(Data excerpts begins)

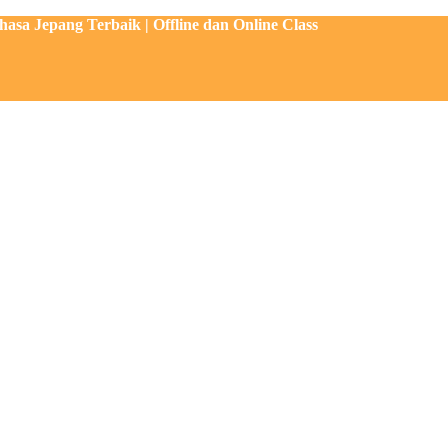
sa Jepang Terbaik | Offline dan Online Class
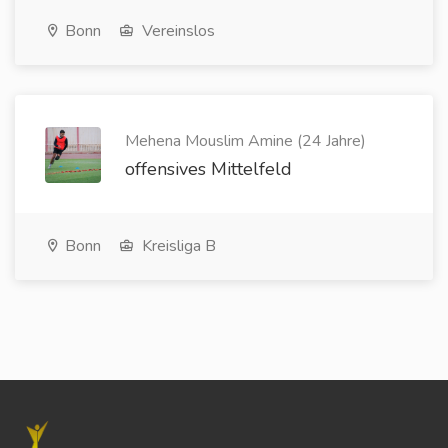
Bonn
Vereinslos
Mehena Mouslim Amine (24 Jahre)
offensives Mittelfeld
Bonn
Kreisliga B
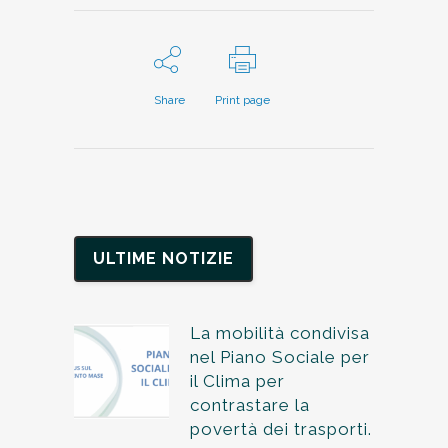
Share
Print page
ULTIME NOTIZIE
La mobilità condivisa
nel Piano Sociale per
il Clima per
contrastare la
povertà dei trasporti.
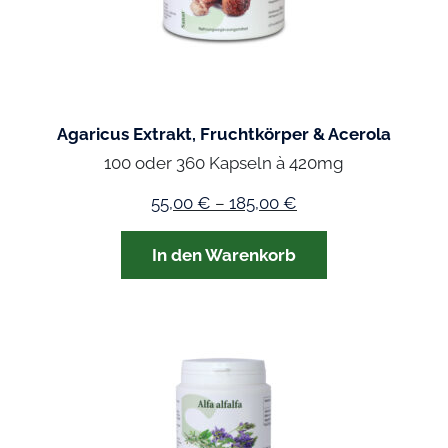
Agaricus Extrakt, Fruchtkörper & Acerola
100 oder 360 Kapseln à 420mg
55,00
€
–
185,00
€
In den Warenkorb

(Data excerpts ends)

## What is being asked
In the answer, the data should reappear exactly, with no pictures.

## Task response
sa Jepang Terbaik | Offline dan Online Class
Bonn
Vereinslos
Mehena Mouslim Amine (24 Jahre)
offensives Mittelfeld
Bonn
Kreisliga B
Share
Print page
ULTIME NOTIZIE
La mobilità condivisa
nel Piano Sociale per
il Clima per
contrastare la
povertà dei trasporti.
Agaricus Extrakt, Fruchtkörper & Acerola
100 oder 360 Kapseln à 420mg
55,00
€
–
185,00
€
In den Warenkorb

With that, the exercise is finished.